Task 1:
In the linear algebra review, shorten the paragraph that begins "Geometrically, a vector specifies" while keeping its main facts.
Task 2:
Write out the part of the linear algebra review that opens with the words containing "A vector can" and closes with "x = np.array([1,2,3,4])".

Selected extract:
# Linear Algebra Review

In [1]:
import numpy as np

## Linear Algebra and Machine Learning
* Ranking web pages in order of importance
    * Solved as the problem of finding the eigenvector of the page score matrix
* Dimensionality reduction - Principal Component Analysis
* Movie recommendation
    * Use singular value decomposition (SVD) to break down user-movie into user-feature and movie-feature matrices, keeping only the top $k$-ranks to identify the best matches
* Topic modeling
    * Extensive use of SVD and matrix factorization can be found in Natural Language Processing, specifically in topic modeling and semantic analysis
*All of the compute-intensive operations in deep learning are matrix manipulation
    *Forward inference and backward propagation of gradients
    *Convolution and de-convolution can be understood as matrix ops
    *Recurrance function in RNN is non-linearity applied element-by-element to matrix-vector op

## Vectors

A vector can be represented by an array of real numbers

$$\boldsymbol{x} = [x_1, x_2, \ldots, x_n]$$

Geometrically, a vector specifies the coordinates of the tip of the vector if the tail were placed at the origin

The norm of a vector $\boldsymbol{x}$ is defined by

$$||\boldsymbol{x}|| = \sqrt{x_1^2 + x_2^2 + \cdots + x_n^2}$$

In [2]:
x = np.array([1,2,3,4])

Data:
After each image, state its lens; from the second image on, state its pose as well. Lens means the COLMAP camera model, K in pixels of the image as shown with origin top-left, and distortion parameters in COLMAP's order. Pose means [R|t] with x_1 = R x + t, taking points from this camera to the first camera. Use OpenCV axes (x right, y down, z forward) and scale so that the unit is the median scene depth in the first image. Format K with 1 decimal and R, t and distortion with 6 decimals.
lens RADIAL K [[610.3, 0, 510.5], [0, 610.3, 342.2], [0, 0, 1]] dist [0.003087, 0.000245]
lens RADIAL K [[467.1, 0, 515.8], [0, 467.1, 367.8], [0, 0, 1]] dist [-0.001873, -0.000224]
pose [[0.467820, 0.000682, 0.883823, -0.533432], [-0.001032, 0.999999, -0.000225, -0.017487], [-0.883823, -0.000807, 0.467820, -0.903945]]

...

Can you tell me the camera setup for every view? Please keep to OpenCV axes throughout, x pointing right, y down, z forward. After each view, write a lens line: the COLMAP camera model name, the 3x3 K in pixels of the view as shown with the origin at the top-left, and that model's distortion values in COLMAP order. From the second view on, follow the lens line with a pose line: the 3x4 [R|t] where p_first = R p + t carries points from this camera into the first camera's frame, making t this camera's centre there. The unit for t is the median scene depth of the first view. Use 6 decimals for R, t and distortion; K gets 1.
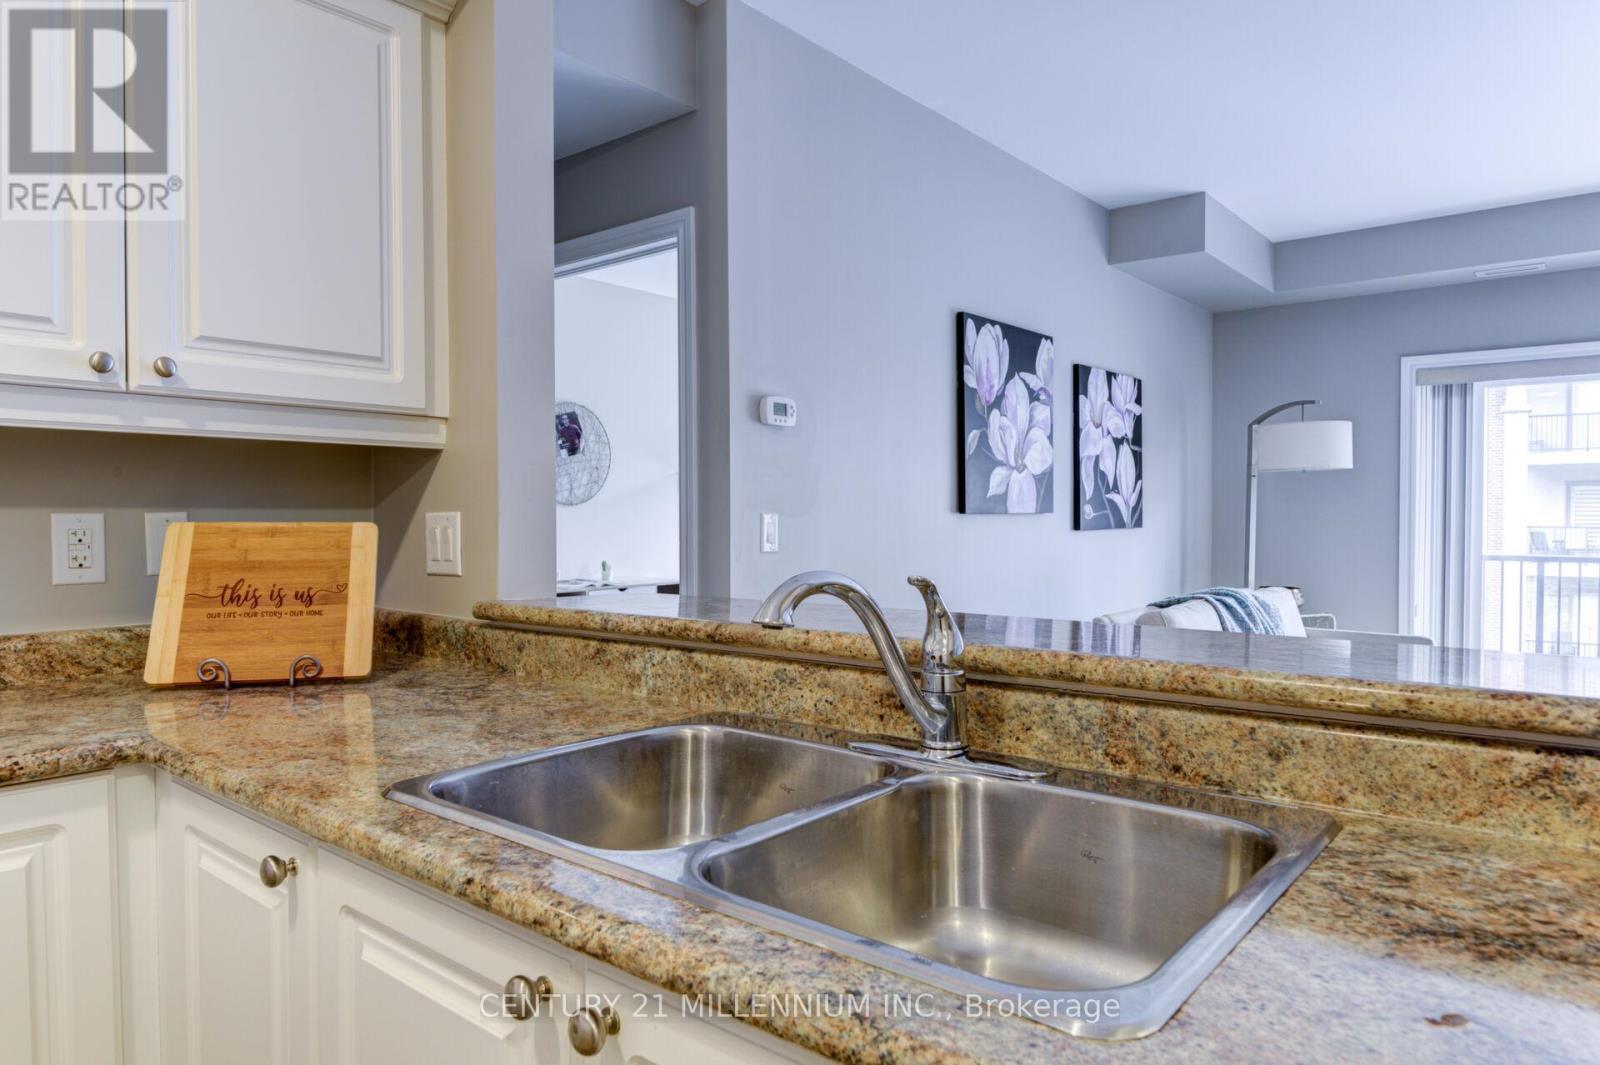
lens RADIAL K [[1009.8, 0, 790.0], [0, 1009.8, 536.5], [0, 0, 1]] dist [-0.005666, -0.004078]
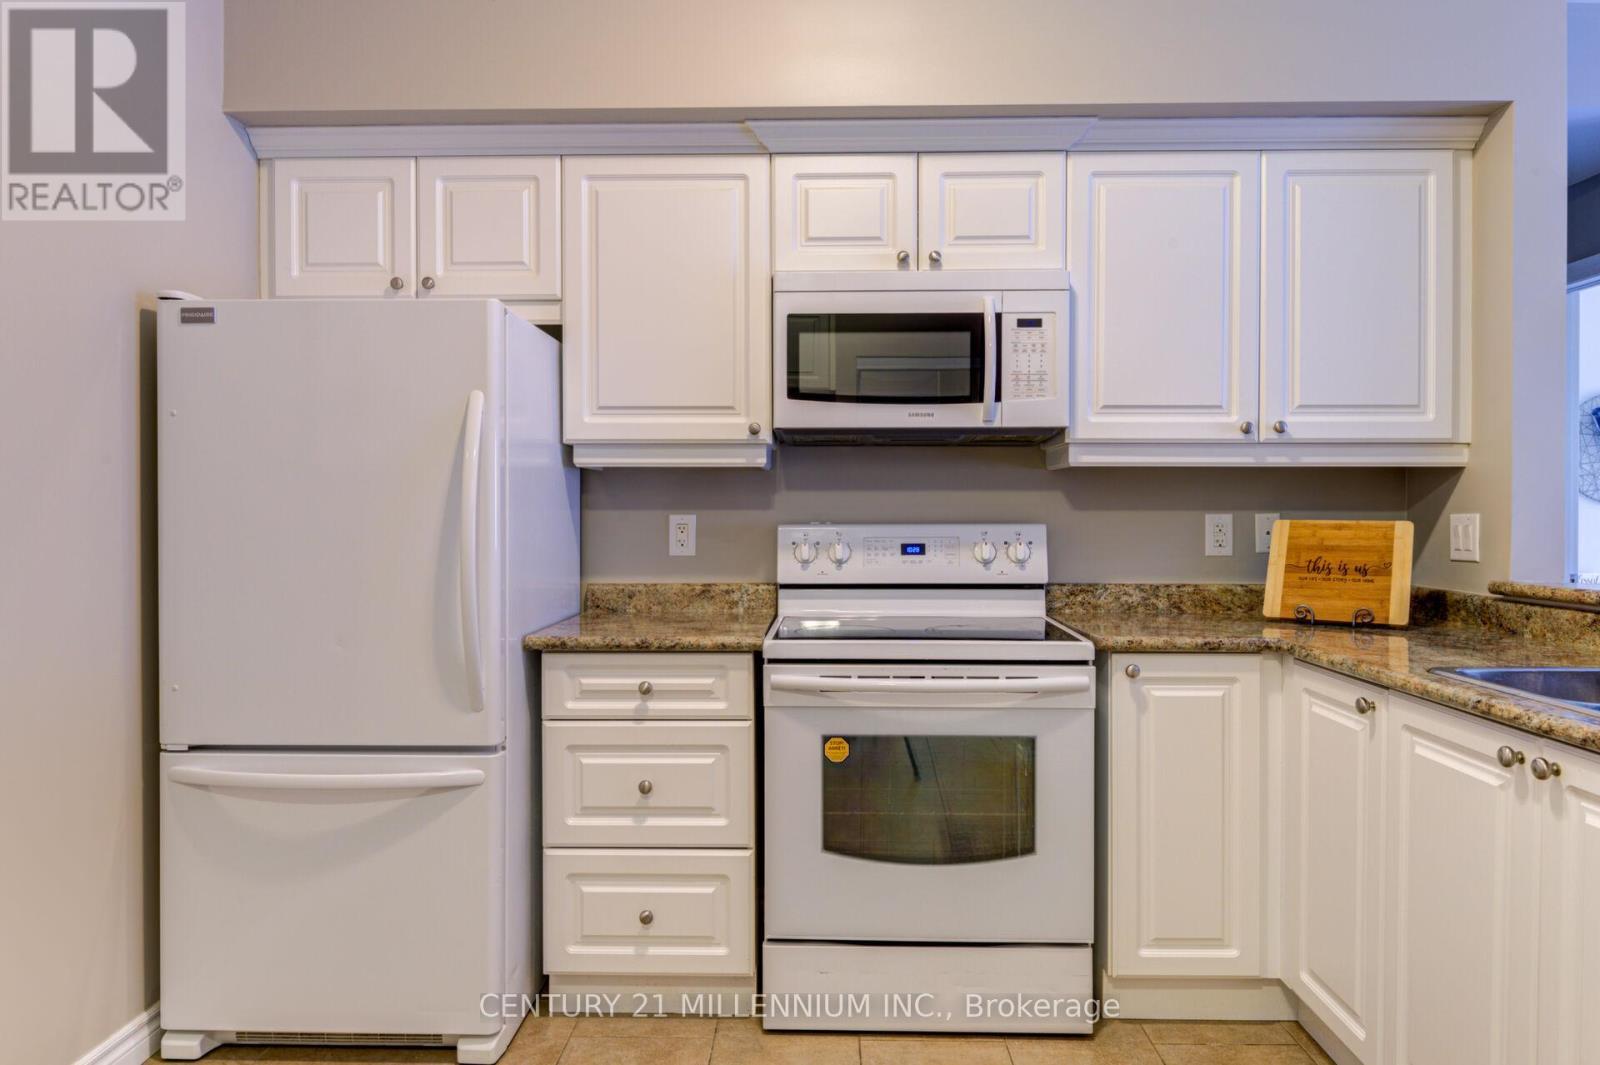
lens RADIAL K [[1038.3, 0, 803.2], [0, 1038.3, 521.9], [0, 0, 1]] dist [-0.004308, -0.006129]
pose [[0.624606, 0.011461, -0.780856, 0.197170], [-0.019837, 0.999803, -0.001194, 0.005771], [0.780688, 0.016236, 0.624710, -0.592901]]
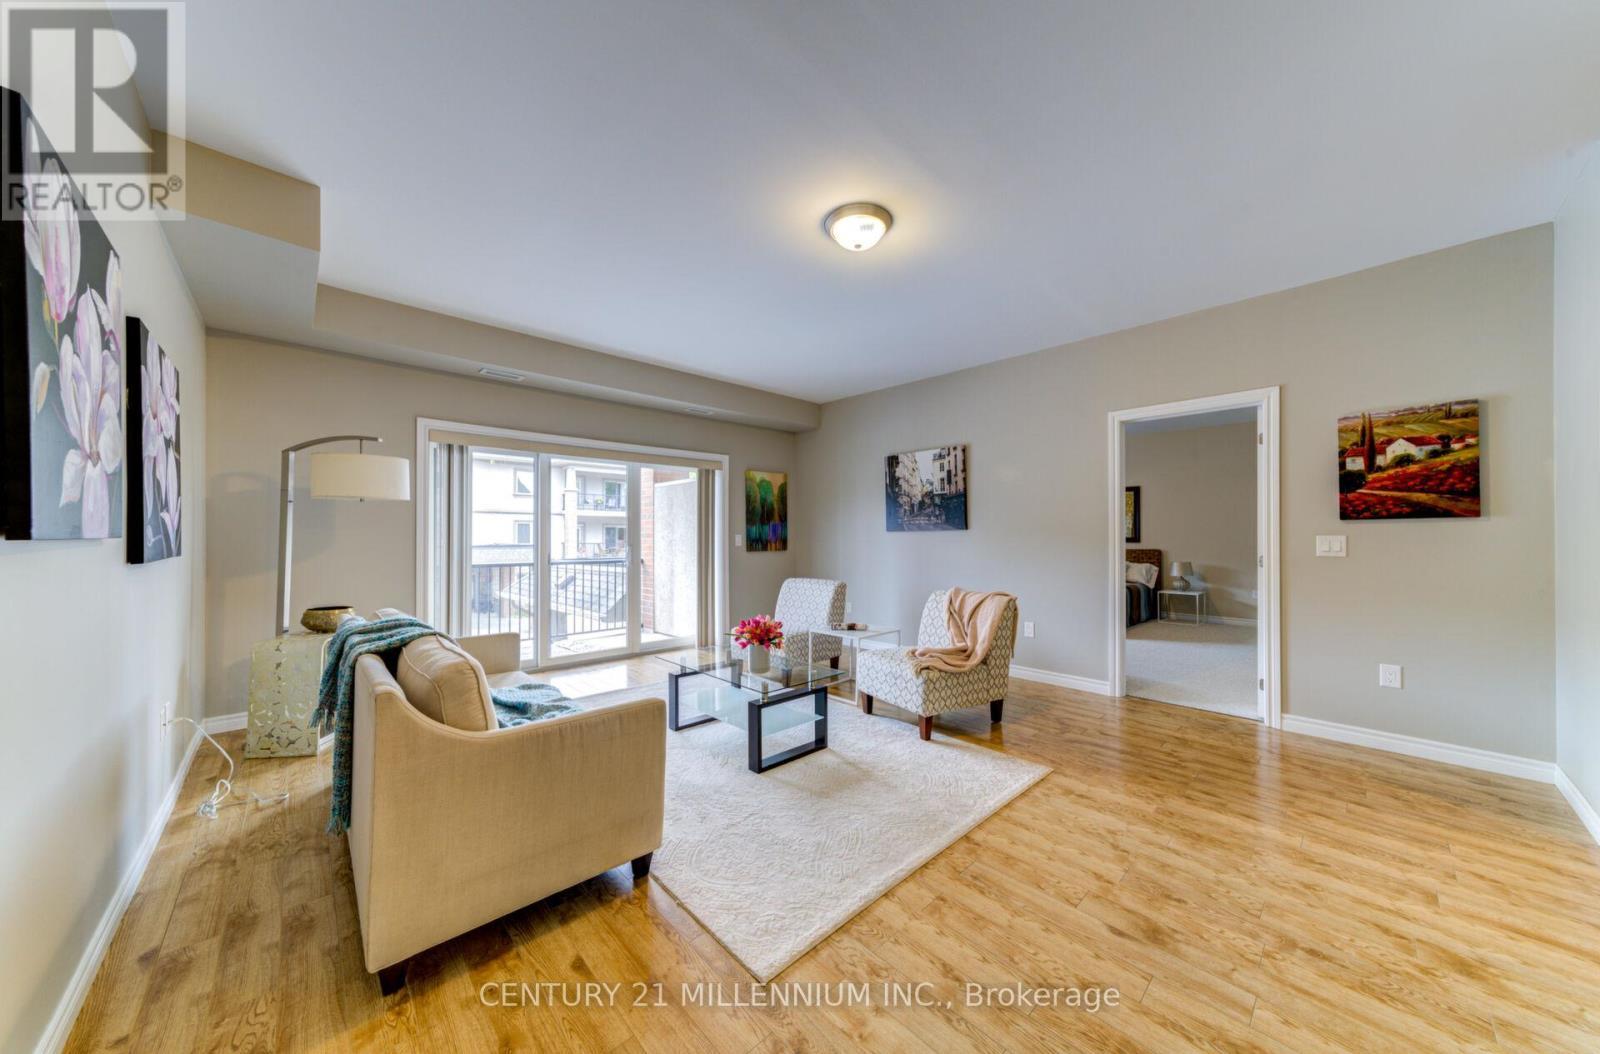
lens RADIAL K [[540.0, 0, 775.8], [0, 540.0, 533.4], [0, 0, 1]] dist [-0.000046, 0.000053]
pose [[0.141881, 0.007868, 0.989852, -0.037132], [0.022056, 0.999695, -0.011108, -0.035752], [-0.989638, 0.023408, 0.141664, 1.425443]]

Result 1:
Geometrically, a vector gives the coordinates of its tip when its tail is at the origin.

Result 2:
A vector can be represented by an array of real numbers

$$\boldsymbol{x} = [x_1, x_2, \ldots, x_n]$$

Geometrically, a vector specifies the coordinates of the tip of the vector if the tail were placed at the origin

The norm of a vector $\boldsymbol{x}$ is defined by

$$||\boldsymbol{x}|| = \sqrt{x_1^2 + x_2^2 + \cdots + x_n^2}$$

In [2]:
x = np.array([1,2,3,4])